====== Data shown ======

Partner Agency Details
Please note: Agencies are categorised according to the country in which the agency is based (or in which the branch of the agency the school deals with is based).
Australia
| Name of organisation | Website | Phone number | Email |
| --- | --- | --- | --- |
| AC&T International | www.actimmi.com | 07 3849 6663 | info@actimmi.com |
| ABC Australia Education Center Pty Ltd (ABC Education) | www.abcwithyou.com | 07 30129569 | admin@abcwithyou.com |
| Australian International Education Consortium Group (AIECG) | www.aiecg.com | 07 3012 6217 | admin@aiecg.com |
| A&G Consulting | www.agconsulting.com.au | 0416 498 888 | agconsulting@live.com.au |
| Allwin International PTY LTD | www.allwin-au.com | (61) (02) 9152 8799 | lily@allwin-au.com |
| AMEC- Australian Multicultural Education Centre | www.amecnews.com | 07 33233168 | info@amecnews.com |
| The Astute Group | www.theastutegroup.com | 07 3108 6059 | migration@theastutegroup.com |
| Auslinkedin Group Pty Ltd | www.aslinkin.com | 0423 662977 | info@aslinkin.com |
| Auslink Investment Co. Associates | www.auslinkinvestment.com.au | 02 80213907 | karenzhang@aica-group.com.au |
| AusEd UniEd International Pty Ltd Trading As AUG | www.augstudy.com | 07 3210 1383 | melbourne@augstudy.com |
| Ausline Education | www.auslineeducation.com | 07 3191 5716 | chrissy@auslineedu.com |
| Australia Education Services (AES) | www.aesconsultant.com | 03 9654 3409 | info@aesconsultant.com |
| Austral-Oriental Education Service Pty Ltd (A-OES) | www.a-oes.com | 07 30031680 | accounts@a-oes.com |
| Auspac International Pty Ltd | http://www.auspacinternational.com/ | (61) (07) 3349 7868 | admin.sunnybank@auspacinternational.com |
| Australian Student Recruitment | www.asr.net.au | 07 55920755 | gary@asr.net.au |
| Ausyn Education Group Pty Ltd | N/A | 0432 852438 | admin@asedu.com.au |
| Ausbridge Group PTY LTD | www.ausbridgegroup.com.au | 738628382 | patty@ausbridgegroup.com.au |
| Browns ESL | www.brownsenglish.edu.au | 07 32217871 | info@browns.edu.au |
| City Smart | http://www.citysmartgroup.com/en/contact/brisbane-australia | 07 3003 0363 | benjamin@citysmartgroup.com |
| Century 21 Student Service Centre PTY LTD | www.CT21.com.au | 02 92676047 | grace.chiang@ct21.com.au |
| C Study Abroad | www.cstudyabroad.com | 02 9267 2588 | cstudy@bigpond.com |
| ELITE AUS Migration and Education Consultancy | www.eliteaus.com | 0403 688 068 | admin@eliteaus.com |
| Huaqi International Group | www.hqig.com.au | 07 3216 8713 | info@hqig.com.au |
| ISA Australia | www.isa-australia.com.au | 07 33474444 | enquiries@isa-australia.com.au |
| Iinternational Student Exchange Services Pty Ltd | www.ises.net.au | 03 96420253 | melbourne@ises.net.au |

======

◆ **Work request**
Once you have read the records, write every one of them out again exactly.

◆ **Exercise solution**
Partner Agency Details
Please note: Agencies are categorised according to the country in which the agency is based (or in which the branch of the agency the school deals with is based).
Australia
| Name of organisation | Website | Phone number | Email |
| --- | --- | --- | --- |
| AC&T International | www.actimmi.com | 07 3849 6663 | info@actimmi.com |
| ABC Australia Education Center Pty Ltd (ABC Education) | www.abcwithyou.com | 07 30129569 | admin@abcwithyou.com |
| Australian International Education Consortium Group (AIECG) | www.aiecg.com | 07 3012 6217 | admin@aiecg.com |
| A&G Consulting | www.agconsulting.com.au | 0416 498 888 | agconsulting@live.com.au |
| Allwin International PTY LTD | www.allwin-au.com | (61) (02) 9152 8799 | lily@allwin-au.com |
| AMEC- Australian Multicultural Education Centre | www.amecnews.com | 07 33233168 | info@amecnews.com |
| The Astute Group | www.theastutegroup.com | 07 3108 6059 | migration@theastutegroup.com |
| Auslinkedin Group Pty Ltd | www.aslinkin.com | 0423 662977 | info@aslinkin.com |
| Auslink Investment Co. Associates | www.auslinkinvestment.com.au | 02 80213907 | karenzhang@aica-group.com.au |
| AusEd UniEd International Pty Ltd Trading As AUG | www.augstudy.com | 07 3210 1383 | melbourne@augstudy.com |
| Ausline Education | www.auslineeducation.com | 07 3191 5716 | chrissy@auslineedu.com |
| Australia Education Services (AES) | www.aesconsultant.com | 03 9654 3409 | info@aesconsultant.com |
| Austral-Oriental Education Service Pty Ltd (A-OES) | www.a-oes.com | 07 30031680 | accounts@a-oes.com |
| Auspac International Pty Ltd | http://www.auspacinternational.com/ | (61) (07) 3349 7868 | admin.sunnybank@auspacinternational.com |
| Australian Student Recruitment | www.asr.net.au | 07 55920755 | gary@asr.net.au |
| Ausyn Education Group Pty Ltd | N/A | 0432 852438 | admin@asedu.com.au |
| Ausbridge Group PTY LTD | www.ausbridgegroup.com.au | 738628382 | patty@ausbridgegroup.com.au |
| Browns ESL | www.brownsenglish.edu.au | 07 32217871 | info@browns.edu.au |
| City Smart | http://www.citysmartgroup.com/en/contact/brisbane-australia | 07 3003 0363 | benjamin@citysmartgroup.com |
| Century 21 Student Service Centre PTY LTD | www.CT21.com.au | 02 92676047 | grace.chiang@ct21.com.au |
| C Study Abroad | www.cstudyabroad.com | 02 9267 2588 | cstudy@bigpond.com |
| ELITE AUS Migration and Education Consultancy | www.eliteaus.com | 0403 688 068 | admin@eliteaus.com |
| Huaqi International Group | www.hqig.com.au | 07 3216 8713 | info@hqig.com.au |
| ISA Australia | www.isa-australia.com.au | 07 33474444 | enquiries@isa-australia.com.au |
| Iinternational Student Exchange Services Pty Ltd | www.ises.net.au | 03 96420253 | melbourne@ises.net.au |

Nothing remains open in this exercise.